While the protection of individual images (and related prompts) is thus rejected, the Copyright Office instead recognizes as deserving of protection the creative aspect of the overall work with regard to such elements as organization, conception, and overall concept.
The decision also underscores an important step that would make works produced by Midjourney susceptible to protection: this could occur, for example, where a significant modification with a graphics processing program like Photoshop would give the work a “sufficient amount of original authorship.” A nuance that theoretically sets up a flexible but well-defined legal axis.
Thus, a hybrid form of copyright, which protects the entire skeleton of the work, but not its individual constituent parts, which are regarded as structural elements lacking ownership in the owner of the work itself, seems to be gaining ground.
This interpretation could also be extended to other artificial intelligence models such as Chat GPT, Dall-E, and Stable Diffusion, and copyright protection would then be affected by the balance between human and AI-generated input, creating a potentially fluid legal framework.
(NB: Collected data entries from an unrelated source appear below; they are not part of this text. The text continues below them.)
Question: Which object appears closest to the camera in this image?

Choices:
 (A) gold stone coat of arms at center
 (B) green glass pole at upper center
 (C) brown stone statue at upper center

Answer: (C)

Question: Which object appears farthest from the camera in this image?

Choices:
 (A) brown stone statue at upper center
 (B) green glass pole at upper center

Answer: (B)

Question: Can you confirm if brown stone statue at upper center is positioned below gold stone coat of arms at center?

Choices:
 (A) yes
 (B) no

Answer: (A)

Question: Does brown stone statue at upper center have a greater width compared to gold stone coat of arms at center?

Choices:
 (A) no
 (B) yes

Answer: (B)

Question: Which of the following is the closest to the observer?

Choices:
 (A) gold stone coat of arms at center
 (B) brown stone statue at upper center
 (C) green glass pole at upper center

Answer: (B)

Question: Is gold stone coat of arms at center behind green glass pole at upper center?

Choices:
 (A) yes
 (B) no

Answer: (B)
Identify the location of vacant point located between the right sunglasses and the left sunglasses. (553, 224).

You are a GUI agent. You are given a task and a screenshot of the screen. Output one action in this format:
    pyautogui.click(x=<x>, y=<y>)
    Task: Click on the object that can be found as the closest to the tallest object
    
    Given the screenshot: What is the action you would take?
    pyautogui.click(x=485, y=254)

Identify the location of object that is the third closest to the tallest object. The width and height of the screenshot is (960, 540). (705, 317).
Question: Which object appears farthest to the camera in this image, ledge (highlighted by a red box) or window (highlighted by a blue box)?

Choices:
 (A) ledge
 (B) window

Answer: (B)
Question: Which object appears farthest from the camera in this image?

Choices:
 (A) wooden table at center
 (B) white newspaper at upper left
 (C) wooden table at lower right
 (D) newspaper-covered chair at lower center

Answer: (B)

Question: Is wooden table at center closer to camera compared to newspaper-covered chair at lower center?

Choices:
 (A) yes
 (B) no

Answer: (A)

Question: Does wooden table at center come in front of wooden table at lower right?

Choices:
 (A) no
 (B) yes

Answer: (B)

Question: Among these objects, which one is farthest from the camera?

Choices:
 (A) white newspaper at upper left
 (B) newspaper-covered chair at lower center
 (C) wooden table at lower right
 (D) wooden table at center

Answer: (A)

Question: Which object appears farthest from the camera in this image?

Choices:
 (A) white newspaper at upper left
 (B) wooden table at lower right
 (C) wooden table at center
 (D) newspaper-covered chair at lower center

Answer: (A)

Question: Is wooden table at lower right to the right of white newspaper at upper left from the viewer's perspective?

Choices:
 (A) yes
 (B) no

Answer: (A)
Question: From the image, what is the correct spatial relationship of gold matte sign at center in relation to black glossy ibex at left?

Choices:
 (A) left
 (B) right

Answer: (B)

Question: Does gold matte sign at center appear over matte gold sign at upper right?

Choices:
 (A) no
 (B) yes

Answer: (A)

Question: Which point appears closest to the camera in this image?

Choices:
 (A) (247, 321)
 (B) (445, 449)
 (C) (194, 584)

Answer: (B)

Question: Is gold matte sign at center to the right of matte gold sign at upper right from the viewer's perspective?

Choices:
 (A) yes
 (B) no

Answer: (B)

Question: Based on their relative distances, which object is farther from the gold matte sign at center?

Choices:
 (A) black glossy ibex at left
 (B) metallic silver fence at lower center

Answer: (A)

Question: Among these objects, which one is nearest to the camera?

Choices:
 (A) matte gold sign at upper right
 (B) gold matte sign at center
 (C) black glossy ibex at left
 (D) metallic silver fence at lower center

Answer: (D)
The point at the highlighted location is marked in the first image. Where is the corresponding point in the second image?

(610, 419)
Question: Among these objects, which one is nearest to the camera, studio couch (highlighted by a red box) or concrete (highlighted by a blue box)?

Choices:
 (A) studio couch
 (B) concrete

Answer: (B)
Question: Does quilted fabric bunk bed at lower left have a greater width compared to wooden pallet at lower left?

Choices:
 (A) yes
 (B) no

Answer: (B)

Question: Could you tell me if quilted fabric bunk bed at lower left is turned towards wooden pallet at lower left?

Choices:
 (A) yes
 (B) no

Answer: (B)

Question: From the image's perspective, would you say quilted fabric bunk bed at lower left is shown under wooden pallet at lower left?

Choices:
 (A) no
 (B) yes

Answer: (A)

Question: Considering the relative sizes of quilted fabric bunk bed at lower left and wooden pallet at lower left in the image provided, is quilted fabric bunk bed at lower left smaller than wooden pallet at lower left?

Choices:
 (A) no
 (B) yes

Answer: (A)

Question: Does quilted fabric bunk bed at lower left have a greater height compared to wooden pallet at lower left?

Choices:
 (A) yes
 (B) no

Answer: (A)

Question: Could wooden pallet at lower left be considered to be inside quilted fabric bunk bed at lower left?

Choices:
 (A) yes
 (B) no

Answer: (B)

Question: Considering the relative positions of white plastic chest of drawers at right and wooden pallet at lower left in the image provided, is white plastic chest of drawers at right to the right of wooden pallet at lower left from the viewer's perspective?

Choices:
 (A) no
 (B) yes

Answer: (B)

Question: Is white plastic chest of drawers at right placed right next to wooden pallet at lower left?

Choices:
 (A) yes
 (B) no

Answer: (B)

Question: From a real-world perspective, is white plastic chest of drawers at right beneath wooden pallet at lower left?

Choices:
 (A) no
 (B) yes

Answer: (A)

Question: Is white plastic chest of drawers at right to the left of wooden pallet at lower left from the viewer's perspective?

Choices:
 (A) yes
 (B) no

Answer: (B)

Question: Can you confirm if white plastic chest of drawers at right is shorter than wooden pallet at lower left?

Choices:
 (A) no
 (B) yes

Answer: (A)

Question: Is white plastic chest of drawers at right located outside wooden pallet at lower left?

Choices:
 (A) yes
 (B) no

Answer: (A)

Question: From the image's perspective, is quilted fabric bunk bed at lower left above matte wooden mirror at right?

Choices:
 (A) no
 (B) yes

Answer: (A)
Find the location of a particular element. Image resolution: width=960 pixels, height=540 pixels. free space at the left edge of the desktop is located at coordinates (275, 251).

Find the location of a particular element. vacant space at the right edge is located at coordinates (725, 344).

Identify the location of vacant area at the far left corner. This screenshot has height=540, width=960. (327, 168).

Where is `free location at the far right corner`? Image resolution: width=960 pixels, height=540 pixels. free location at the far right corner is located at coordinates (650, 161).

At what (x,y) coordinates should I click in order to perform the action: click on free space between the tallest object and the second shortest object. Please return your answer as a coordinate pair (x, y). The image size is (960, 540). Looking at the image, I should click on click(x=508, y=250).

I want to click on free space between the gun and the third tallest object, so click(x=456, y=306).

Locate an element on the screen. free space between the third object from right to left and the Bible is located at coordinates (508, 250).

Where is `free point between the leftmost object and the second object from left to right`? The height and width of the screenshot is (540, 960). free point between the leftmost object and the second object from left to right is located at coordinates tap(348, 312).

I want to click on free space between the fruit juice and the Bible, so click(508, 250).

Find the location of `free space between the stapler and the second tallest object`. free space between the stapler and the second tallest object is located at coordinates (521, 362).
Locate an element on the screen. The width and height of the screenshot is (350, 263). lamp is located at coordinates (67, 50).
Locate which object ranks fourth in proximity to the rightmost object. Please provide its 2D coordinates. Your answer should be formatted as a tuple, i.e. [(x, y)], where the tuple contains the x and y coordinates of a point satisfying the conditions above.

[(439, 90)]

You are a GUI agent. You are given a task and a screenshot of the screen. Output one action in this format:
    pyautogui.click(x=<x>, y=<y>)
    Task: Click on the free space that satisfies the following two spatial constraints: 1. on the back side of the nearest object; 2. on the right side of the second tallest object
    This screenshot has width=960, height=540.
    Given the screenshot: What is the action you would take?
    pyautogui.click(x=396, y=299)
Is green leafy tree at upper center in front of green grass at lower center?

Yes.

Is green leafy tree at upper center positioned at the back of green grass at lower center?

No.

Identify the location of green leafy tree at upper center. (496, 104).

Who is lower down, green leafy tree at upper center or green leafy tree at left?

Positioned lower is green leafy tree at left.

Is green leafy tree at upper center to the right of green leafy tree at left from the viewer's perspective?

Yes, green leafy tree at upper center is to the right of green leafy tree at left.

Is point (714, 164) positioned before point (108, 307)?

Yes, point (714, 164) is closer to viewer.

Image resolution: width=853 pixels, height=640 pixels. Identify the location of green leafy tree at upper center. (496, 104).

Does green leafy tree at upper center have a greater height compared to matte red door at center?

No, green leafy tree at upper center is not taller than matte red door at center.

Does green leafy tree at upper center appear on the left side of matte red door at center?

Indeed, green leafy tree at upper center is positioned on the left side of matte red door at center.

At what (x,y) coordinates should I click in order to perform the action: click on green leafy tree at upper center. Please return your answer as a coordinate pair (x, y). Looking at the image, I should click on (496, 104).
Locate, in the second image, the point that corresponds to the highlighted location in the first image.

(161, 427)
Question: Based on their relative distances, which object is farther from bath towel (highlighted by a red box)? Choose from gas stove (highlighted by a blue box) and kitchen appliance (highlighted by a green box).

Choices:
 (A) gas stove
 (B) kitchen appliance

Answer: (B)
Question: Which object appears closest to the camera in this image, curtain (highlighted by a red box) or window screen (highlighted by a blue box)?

From a legal perspective, the U.S. Copyright Office’s “lateral” step appears consistent with existing U.S. copyright and Fair Use laws, although it has raised some concerns that this decision may curb innovation in artificial intelligence and unduly limit the ability to obtain royalties for AI-generated works.
What is the European line?
On December 6, 2022, the Council of the EU adopted its proposal with a common position on the AI Act, aimed at introducing European regulation on artificial intelligence (AI) systems. The substantial novelty of the European approach to artificial intelligence, compared to the U.S. approach, is in having established a classification of AI systems according to the risks they pose to fundamental rights.
From a copyright perspective in relation to the “token” content that makes up and feeds AI models, the Copyright Directive 2019/790/EU introduced the “Test and Data mining” exception, allowing the massive extraction and reproduction of digital data provided that the rights holders do not reserve the use of the exclusive rights to content for purposes other than those of which the user has justified it.